▸ **TASK TO COMPLETE**
Write out, exactly and in full, the records given below, but not their pictures.
[Start of Attachment]
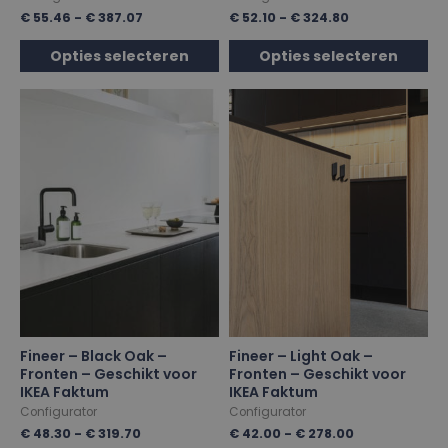
€
55.46
-
€
387.07
€
52.10
-
€
324.80
Opties selecteren
Opties selecteren
Fineer – Black Oak –
Fineer – Light Oak –
Fronten – Geschikt voor
Fronten – Geschikt voor
IKEA Faktum
IKEA Faktum
Configurator
Configurator
€
48.30
-
€
319.70
€
42.00
-
€
278.00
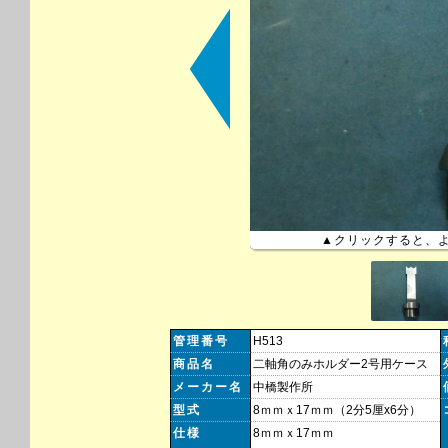
▲クリックすると、
管理番号
H513
商品名
二軸角のみホルダー2号用ケース
メーカー名
中橋製作所
型式
8ｍｍｘ17ｍｍ（2分5厘x6分）
仕様
8ｍｍｘ17ｍｍ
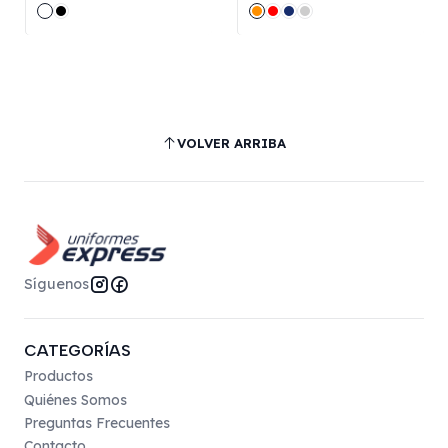
VOLVER ARRIBA
Síguenos
CATEGORÍAS
Productos
Quiénes Somos
Preguntas Frecuentes
Contacto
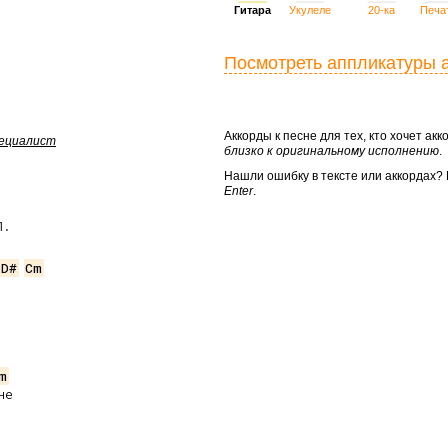
Гитара
Укулеле
20-ка
Печа
Посмотреть аппликатуры 
Аккорды к песне для тех, кто хочет а
пециалист
близко к оригинальному исполнению
.
Нашли ошибку в тексте или аккордах
Enter
.
Л.
/D#
Cm
m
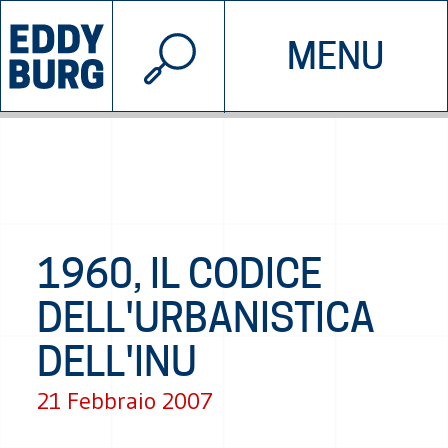
© 2026 EDDYBURG
MENU
INIZIATIVE
CHI SIAMO
SOSTIENICI
CONTATTACI
1960, IL CODICE
DELL'URBANISTICA
DELL'INU
21 Febbraio 2007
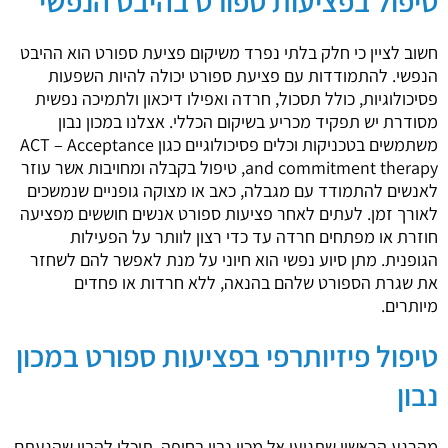
טיפול בפציעות ספורט בהיבט הנפשי
חשוב לציין כי חלק בלתי נפרד משיקום פציעת ספורט הוא ההיבט
הנפשי. להתמודדות עם פציעת ספורט יכולה להיות השפעות
פסיכולוגיות, כולל תסכול, חרדה ואפילו דיכאון ולתמיכה נפשית
מסודרת יש תפקיד מכריע בשיקום הכללי. אצלנו במכון נבון
משתמשים בטכניקות וכלים פסיכולוגיים כגון ACT – Acceptance
and commitment therapy, טיפול בקבלה ומחויבות אשר עוזר
לאנשים להתמודד עם מגבלה, כאב או מצוקה גופניים שנמשכים
לאורך זמן. לעתים לאחר פציעות ספורט אנשים חוששים מפציעה
חוזרת או מפתחים חרדה עד כדי רצון לוותר על הפעילות
הגופנית. מתן סיוע נפשי הוא חיוני על מנת לאפשר להם לשחזר
את שגרת הספורט שלהם בהנאה, ללא חרדות או פחדים
מיותרים.
טיפול פיזיותרפי בפציעות ספורט במכון
נבון
מהרגע הראשון שתגיעו אל מכון נבון בחיפה, תוכלו להבין שהגעתם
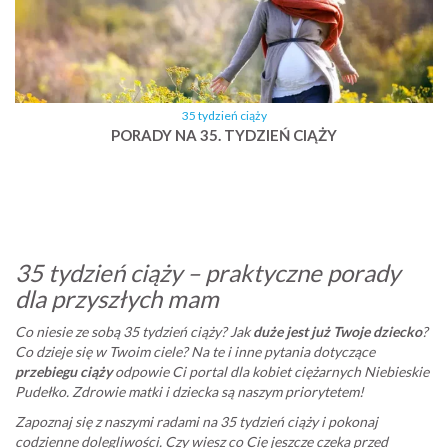
35 tydzień ciąży
PORADY NA 35. TYDZIEŃ CIĄŻY
35 tydzień ciąży – praktyczne porady
dla przyszłych mam
Co niesie ze sobą 35 tydzień ciąży? Jak
duże jest już Twoje dziecko
?
Co dzieje się w Twoim ciele? Na te i inne pytania dotyczące
przebiegu ciąży
odpowie Ci portal dla kobiet ciężarnych Niebieskie
Pudełko. Zdrowie matki i dziecka są naszym priorytetem!
Zapoznaj się z naszymi radami na 35 tydzień ciąży i pokonaj
codzienne dolegliwości. Czy wiesz co Cię jeszcze czeka przed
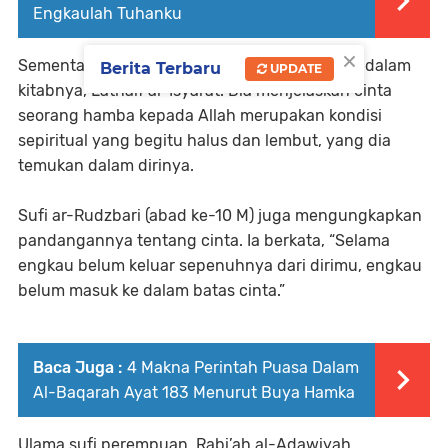
Engkaulah Tuhanku
×
Sementara itu, Imam Qusyairi menyebut cinta dalam
Berita Terbaru
UPDATE
kitabnya, Lathaif al-Isyarat. Dia menjelaskan cinta
seorang hamba kepada Allah merupakan kondisi
sepiritual yang begitu halus dan lembut, yang dia
temukan dalam dirinya.
Sufi ar-Rudzbari (abad ke-10 M) juga mengungkapkan
pandangannya tentang cinta. Ia berkata, “Selama
engkau belum keluar sepenuhnya dari dirimu, engkau
belum masuk ke dalam batas cinta.”
Baca Juga :
4 Makna Perintah Puasa Dalam
Al-Baqarah Ayat 183 Menurut Buya Hamka
Ulama sufi perempuan, Rabi’ah al-Adawiyah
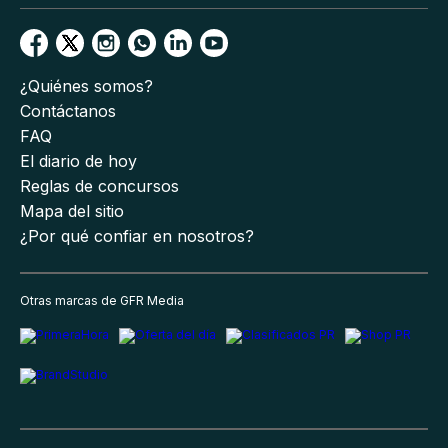
¿Quiénes somos?
Contáctanos
FAQ
El diario de hoy
Reglas de concursos
Mapa del sitio
¿Por qué confiar en nosotros?
Otras marcas de GFR Media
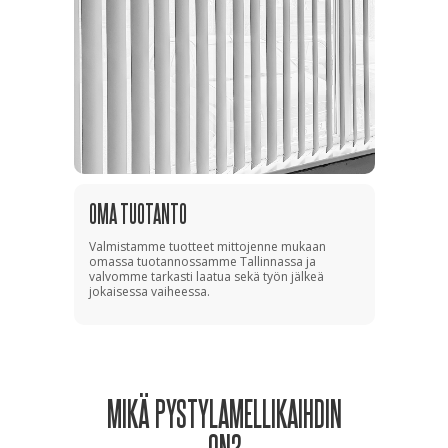
OMA TUOTANTO
Valmistamme tuotteet mittojenne mukaan
omassa tuotannossamme Tallinnassa ja
valvomme tarkasti laatua sekä työn jälkeä
jokaisessa vaiheessa.
MIKÄ PYSTYLAMELLIKAIHDIN
ON?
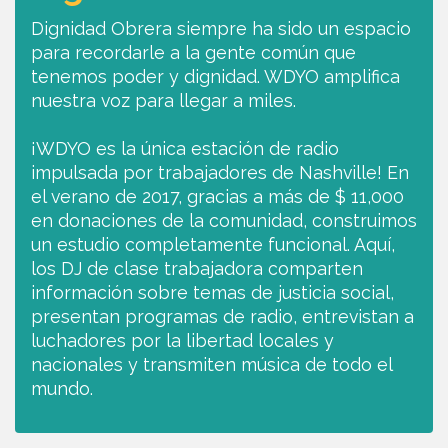
Dignidad Obrera siempre ha sido un espacio
para recordarle a la gente común que
tenemos poder y dignidad. WDYO amplifica
nuestra voz para llegar a miles.
¡WDYO es la única estación de radio
impulsada por trabajadores de Nashville! En
el verano de 2017, gracias a más de $ 11,000
en donaciones de la comunidad, construimos
un estudio completamente funcional. Aquí,
los DJ de clase trabajadora comparten
información sobre temas de justicia social,
presentan programas de radio, entrevistan a
luchadores por la libertad locales y
nacionales y transmiten música de todo el
mundo.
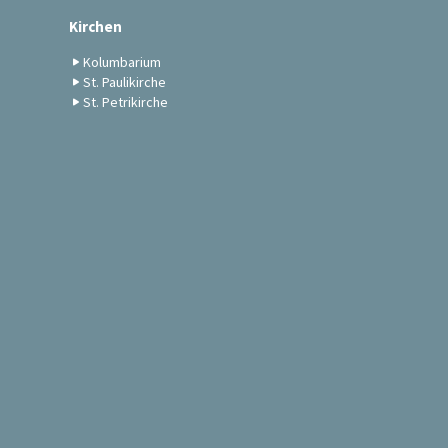
Kirchen
Kolumbarium
St. Paulikirche
St. Petrikirche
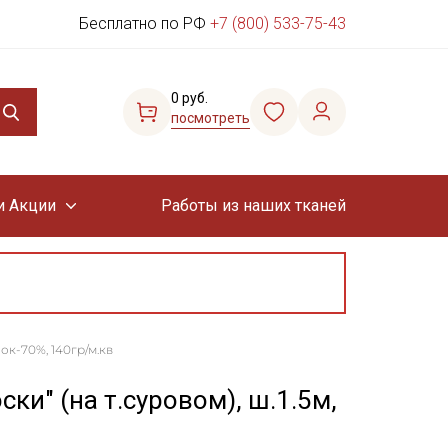
Бесплатно по РФ
+7 (800) 533-75-43
0 руб.
посмотреть
и Акции
Работы из наших тканей
ок-70%, 140гр/м.кв
и" (на т.суровом), ш.1.5м,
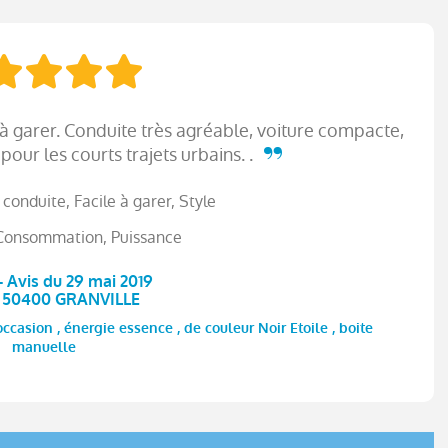
 à garer. Conduite très agréable, voiture compacte,
 pour les courts trajets urbains. .
 conduite, Facile à garer, Style
Consommation, Puissance
 - Avis du 29 mai 2019
e 50400 GRANVILLE
casion , énergie essence , de couleur Noir Etoile , boite
manuelle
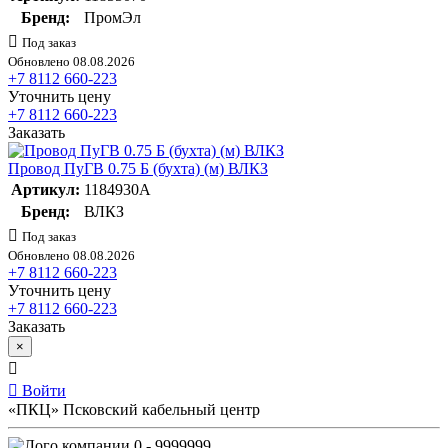
Бренд:
ПромЭл
Под заказ
Обновлено 08.08.2026
+7 8112 660-223
Уточнить цену
+7 8112 660-223
Заказать
Провод ПуГВ 0.75 Б (бухта) (м) ВЛКЗ
Артикул:
1184930А
Бренд:
ВЛКЗ
Под заказ
Обновлено 08.08.2026
+7 8112 660-223
Уточнить цену
+7 8112 660-223
Заказать
×
Войти
«ПКЦ» Псковский кабельный центр
0 - 9999999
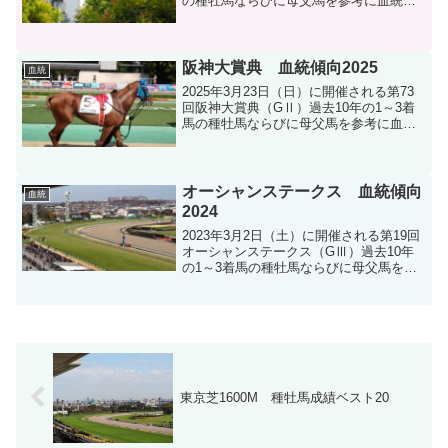
の種牡馬ならびに母父馬を参考に血統分
析します。
阪神大賞典 血統傾向2025
血統
2025年3月23日（日）に開催される第73
回阪神大賞典（GⅡ）過去10年の1～3着
馬の種牡馬ならびに母父馬を参考に血統
分析します。
オーシャンステークス 血統傾向
血統
2024
2023年3月2日（土）に開催される第19回
オーシャンステークス（GⅢ）過去10年
の1～3着馬の種牡馬ならびに母父馬を参
考に血統分析します。
東京芝1600M 種牡馬成績ベスト20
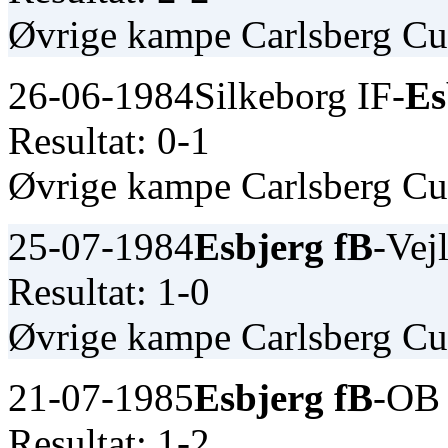
Øvrige kampe Carlsberg C
26-06-1984
Silkeborg IF-
Es
Resultat: 0-1
Øvrige kampe Carlsberg C
25-07-1984
Esbjerg fB
-Vej
Resultat: 1-0
Øvrige kampe Carlsberg C
21-07-1985
Esbjerg fB
-OB
Resultat: 1-2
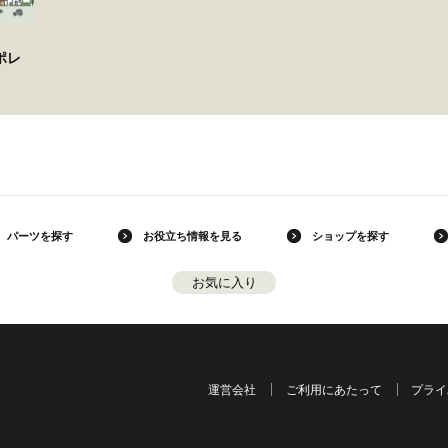
ポレ
パーツを探す
お役立ち情報を見る
ショップを探す
お気に入り
運営会社
ご利用にあたって
プライ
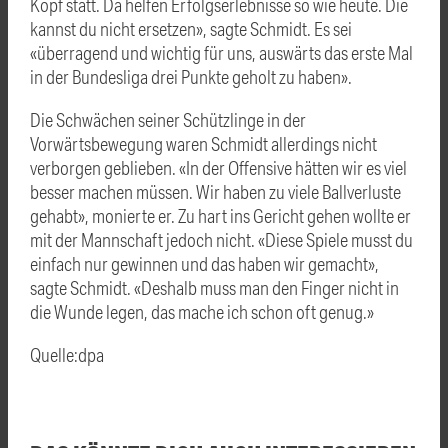
Kopf statt. Da helfen Erfolgserlebnisse so wie heute. Die
kannst du nicht ersetzen», sagte Schmidt. Es sei
«überragend und wichtig für uns, auswärts das erste Mal
in der Bundesliga drei Punkte geholt zu haben».
Die Schwächen seiner Schützlinge in der
Vorwärtsbewegung waren Schmidt allerdings nicht
verborgen geblieben. «In der Offensive hätten wir es viel
besser machen müssen. Wir haben zu viele Ballverluste
gehabt», monierte er. Zu hart ins Gericht gehen wollte er
mit der Mannschaft jedoch nicht. «Diese Spiele musst du
einfach nur gewinnen und das haben wir gemacht»,
sagte Schmidt. «Deshalb muss man den Finger nicht in
die Wunde legen, das mache ich schon oft genug.»
Quelle:dpa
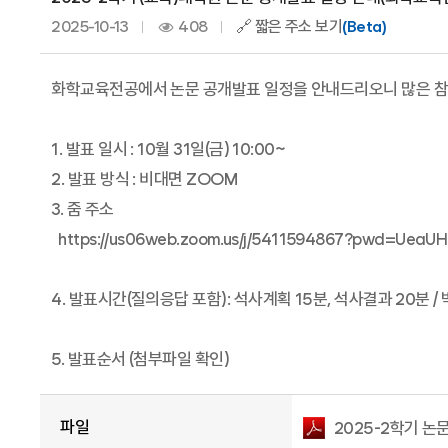
2025-10-13
408
🔗 짧은 주소 보기
(Beta)
화학교육전공에서 논문 공개발표 일정을 안내드리오니 많은 
1. 발표 일시 : 10월 31일(금) 10:00~
2. 발표 방식 : 비대면 ZOOM
3. 줌 주소
https://us06web.zoom.us/j/5411594867?pwd=U
4. 발표시간(질의응답 포함): 석사계획 15분, 석사결과 20분 /
5. 발표순서 (첨부파일 확인)
파일
2025-2학기 논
[End of Attachment]
▸ **COMPLETED TASK**
€
55.46
-
€
387.07
€
52.10
-
€
324.80
Opties selecteren
Opties selecteren
Fineer – Black Oak –
Fineer – Light Oak –
Fronten – Geschikt voor
Fronten – Geschikt voor
IKEA Faktum
IKEA Faktum
Configurator
Configurator
€
48.30
-
€
319.70
€
42.00
-
€
278.00
▲クリックすると、
管理番号
H513
商品名
二軸角のみホルダー2号用ケース
メーカー名
中橋製作所
型式
8ｍｍｘ17ｍｍ（2分5厘x6分）
仕様
8ｍｍｘ17ｍｍ
VOLVER ARRIBA
Síguenos
CATEGORÍAS
Productos
Quiénes Somos
Preguntas Frecuentes
Contacto
Гитара
Укулеле
20-ка
Печа
Посмотреть аппликатуры 
Аккорды к песне для тех, кто хочет а
пециалист
близко к оригинальному исполнению
.
Нашли ошибку в тексте или аккордах
Enter
.
Л.
/D#
Cm
m
© 2026 EDDYBURG
MENU
INIZIATIVE
CHI SIAMO
SOSTIENICI
CONTATTACI
1960, IL CODICE
DELL'URBANISTICA
DELL'INU
21 Febbraio 2007
טיפול בפציעות ספורט בהיבט הנפשי
חשוב לציין כי חלק בלתי נפרד משיקום פציעת ספורט הוא ההיבט
הנפשי. להתמודדות עם פציעת ספורט יכולה להיות השפעות
פסיכולוגיות, כולל תסכול, חרדה ואפילו דיכאון ולתמיכה נפשית
מסודרת יש תפקיד מכריע בשיקום הכללי. אצלנו במכון נבון
משתמשים בטכניקות וכלים פסיכולוגיים כגון ACT – Acceptance
and commitment therapy, טיפול בקבלה ומחויבות אשר עוזר
לאנשים להתמודד עם מגבלה, כאב או מצוקה גופניים שנמשכים
לאורך זמן. לעתים לאחר פציעות ספורט אנשים חוששים מפציעה
חוזרת או מפתחים חרדה עד כדי רצון לוותר על הפעילות
הגופנית. מתן סיוע נפשי הוא חיוני על מנת לאפשר להם לשחזר
את שגרת הספורט שלהם בהנאה, ללא חרדות או פחדים
מיותרים.
טיפול פיזיותרפי בפציעות ספורט במכון
נבון
מהרגע הראשון שתגיעו אל מכון נבון בחיפה, תוכלו להבין שהגעתם
35 tydzień ciąży
PORADY NA 35. TYDZIEŃ CIĄŻY
35 tydzień ciąży – praktyczne porady
dla przyszłych mam
Co niesie ze sobą 35 tydzień ciąży? Jak
duże jest już Twoje dziecko
?
Co dzieje się w Twoim ciele? Na te i inne pytania dotyczące
przebiegu ciąży
odpowie Ci portal dla kobiet ciężarnych Niebieskie
Pudełko. Zdrowie matki i dziecka są naszym priorytetem!
Zapoznaj się z naszymi radami na 35 tydzień ciąży i pokonaj
codzienne dolegliwości. Czy wiesz co Cię jeszcze czeka przed
Engkaulah Tuhanku
×
Sementara itu, Imam Qusyairi menyebut cinta dalam
Berita Terbaru
UPDATE
kitabnya, Lathaif al-Isyarat. Dia menjelaskan cinta
seorang hamba kepada Allah merupakan kondisi
sepiritual yang begitu halus dan lembut, yang dia
temukan dalam dirinya.
Sufi ar-Rudzbari (abad ke-10 M) juga mengungkapkan
pandangannya tentang cinta. Ia berkata, “Selama
engkau belum keluar sepenuhnya dari dirimu, engkau
belum masuk ke dalam batas cinta.”
Baca Juga :
4 Makna Perintah Puasa Dalam
Al-Baqarah Ayat 183 Menurut Buya Hamka
Ulama sufi perempuan, Rabi’ah al-Adawiyah
¿Quiénes somos?
Contáctanos
FAQ
El diario de hoy
Reglas de concursos
Mapa del sitio
¿Por qué confiar en nosotros?
Otras marcas de GFR Media
OMA TUOTANTO
Valmistamme tuotteet mittojenne mukaan
omassa tuotannossamme Tallinnassa ja
valvomme tarkasti laatua sekä työn jälkeä
jokaisessa vaiheessa.
MIKÄ PYSTYLAMELLIKAIHDIN
ON?
Dignidad Obrera siempre ha sido un espacio
para recordarle a la gente común que
tenemos poder y dignidad. WDYO amplifica
nuestra voz para llegar a miles.
¡WDYO es la única estación de radio
impulsada por trabajadores de Nashville! En
el verano de 2017, gracias a más de $ 11,000
en donaciones de la comunidad, construimos
un estudio completamente funcional. Aquí,
los DJ de clase trabajadora comparten
información sobre temas de justicia social,
presentan programas de radio, entrevistan a
luchadores por la libertad locales y
nacionales y transmiten música de todo el
mundo.
Kirchen
Kolumbarium
St. Paulikirche
St. Petrikirche
Бесплатно по РФ
+7 (800) 533-75-43
0 руб.
посмотреть
и Акции
Работы из наших тканей
ок-70%, 140гр/м.кв
и" (на т.суровом), ш.1.5м,
 à garer. Conduite très agréable, voiture compacte,
 pour les courts trajets urbains. .
 conduite, Facile à garer, Style
Consommation, Puissance
 - Avis du 29 mai 2019
e 50400 GRANVILLE
casion , énergie essence , de couleur Noir Etoile , boite
manuelle
Бренд:
ПромЭл
Под заказ
Обновлено 08.08.2026
+7 8112 660-223
Уточнить цену
+7 8112 660-223
Заказать
Провод ПуГВ 0.75 Б (бухта) (м) ВЛКЗ
Артикул:
1184930А
Бренд:
ВЛКЗ
Под заказ
Обновлено 08.08.2026
+7 8112 660-223
Уточнить цену
+7 8112 660-223
Заказать
×
Войти
«ПКЦ» Псковский кабельный центр
0 - 9999999
の種牡馬ならびに母父馬を参考に血統分
析します。
阪神大賞典 血統傾向2025
血統
2025年3月23日（日）に開催される第73
回阪神大賞典（GⅡ）過去10年の1～3着
馬の種牡馬ならびに母父馬を参考に血統
分析します。
オーシャンステークス 血統傾向
血統
2024
2023年3月2日（土）に開催される第19回
オーシャンステークス（GⅢ）過去10年
の1～3着馬の種牡馬ならびに母父馬を参
考に血統分析します。
東京芝1600M 種牡馬成績ベスト20
Øvrige kampe Carlsberg C
26-06-1984
Silkeborg IF-
Es
Resultat: 0-1
Øvrige kampe Carlsberg C
25-07-1984
Esbjerg fB
-Vej
Resultat: 1-0
Øvrige kampe Carlsberg C
21-07-1985
Esbjerg fB
-OB
Resultat: 1-2
ポレ
パーツを探す
お役立ち情報を見る
ショップを探す
お気に入り
運営会社
ご利用にあたって
プライ
Kopf statt. Da helfen Erfolgserlebnisse so wie heute. Die
kannst du nicht ersetzen», sagte Schmidt. Es sei
«überragend und wichtig für uns, auswärts das erste Mal
in der Bundesliga drei Punkte geholt zu haben».
Die Schwächen seiner Schützlinge in der
Vorwärtsbewegung waren Schmidt allerdings nicht
verborgen geblieben. «In der Offensive hätten wir es viel
besser machen müssen. Wir haben zu viele Ballverluste
gehabt», monierte er. Zu hart ins Gericht gehen wollte er
mit der Mannschaft jedoch nicht. «Diese Spiele musst du
einfach nur gewinnen und das haben wir gemacht»,
sagte Schmidt. «Deshalb muss man den Finger nicht in
die Wunde legen, das mache ich schon oft genug.»
Quelle:dpa
2025-10-13
408
🔗 짧은 주소 보기
(Beta)
화학교육전공에서 논문 공개발표 일정을 안내드리오니 많은 
1. 발표 일시 : 10월 31일(금) 10:00~
2. 발표 방식 : 비대면 ZOOM
3. 줌 주소
https://us06web.zoom.us/j/5411594867?pwd=U
4. 발표시간(질의응답 포함): 석사계획 15분, 석사결과 20분 /
5. 발표순서 (첨부파일 확인)
파일
2025-2학기 논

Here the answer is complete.